Saturday, June 4, 2011

Strawberry Wine

This is our first time trying strawberry wine. After doing a little reading about this particular wine, we've become very excited. E. C. Kraus at Home Wine says that strawberry wine has as much complexity and aroma as any popular grape wine. Not only that, it's hard to ruin. Strawberry wine is very forgiving to the amateur winemaker. He went so far as to say, he's never tasted bad strawberry wine. That's a good thing for us, so today we took a shot at it. We're so looking forward to a new variety of great tasting table wine.

We're brewing five gallons and the whole process will take about a year. The process has several steps. Today we're taking the first step. We thought about saving this post for the end of the year when we drink the wine, but decided a play-by-play posting strategy would be funner.

The first step has three parts. One, cut and quarter 10 quarts of strawberries for the "must". Two, prepare the must for yeast. Must is a combination of strawberries, water and sugar to make 5 gallons. Three, begin the yeast starter. Wait 24 hours then add it to the must. Each of these steps are represented by the picture set below.

Step #1: Preparing the berries. Thanks Bel for picking this morning. Our patch at home is slowing down, but there was plenty at the local farm this morning!
Step #2 preparing the must. C. James up to his elbows in delightful redness pressing out the berries.
The finished must is 10 quarts of strawberries (2 gallons), 23 cups sugar and 3 gallons of water.
Step # 3 yeast starter. We mixed one package of champagne yeast with about a cup of must. The frothy delight in the dish tells us that the yeast is active and doing it's job! We'll add it to the 5 gallon must tomorrow at 8:00 (24 hours later).


  1. Your kids must had a really fun time pressing and crushing those strawberries.

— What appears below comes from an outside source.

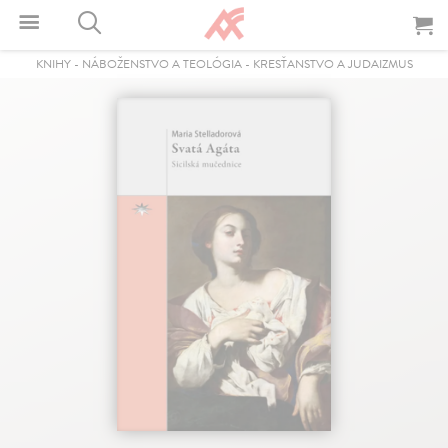
KNIHY
-
NÁBOŽENSTVO A TEOLÓGIA
-
KRESŤANSTVO A JUDAIZMUS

  2. This is one I have been wanting to try. I just dont know where I can get my hands on 10 quarts of organic strawberries. I guess I am going to have to figure that out, or plant way more strawberries. Cant wait to hear how it tastes.

  3. Oh I am so excited that you are doing this! I am going picking this week and it is on the list of things to do! :) Love that ya can't Ruin It!!

  4. It sure looks delicious! As fast as I wash and cut them up..the sour cream is waiting for them...I don't think I'd make it to 10 quarts for wine :o)

  5. Wow, I didn't realize until now that I hadn't responded to your comments. How rude of me!

    Malay-Kadazan, The kids have been having a great time with it. Every time I open the bucket to stir they both come running to help. They're a little messy; things get a little sticky, but they're worth it!

    Jane, I wish these were organic strawberries, but sadly they're not. Around here, we shoot for a percentage and accept that. Our peach wine this August will be organic. We're using our own peaches. We didn't spray so we have lots of worms. But nothing will go to waste. We'll just cut out the worm rot before we throw them into the wine vat.

    Apple Pie Gal, Did you begin a batch? I hope you have tons of success. Thanks for following our blog. I hope you enjoy it thoroughly.

    Ginny, we're the same way with our own berries. We could never save 10 quarts for wine; they're to precious for other uses. We had to go to a U-pick farm for these.

  6. I am so going to try this! Our berries are just starting to come on.

  7. I think you should go for it. You can find a recipe just about anywhere you look. Thanks for following our blog. I look forward to getting to know you and yours.

  8. hey! great work on this - i've been wanting to try also.. i'll be watching with interest.

  9. Ohiiofarmgirl, it's definitely worth trying -lots of fun and very rewarding. Since we first gave it a try we've not been able to stop.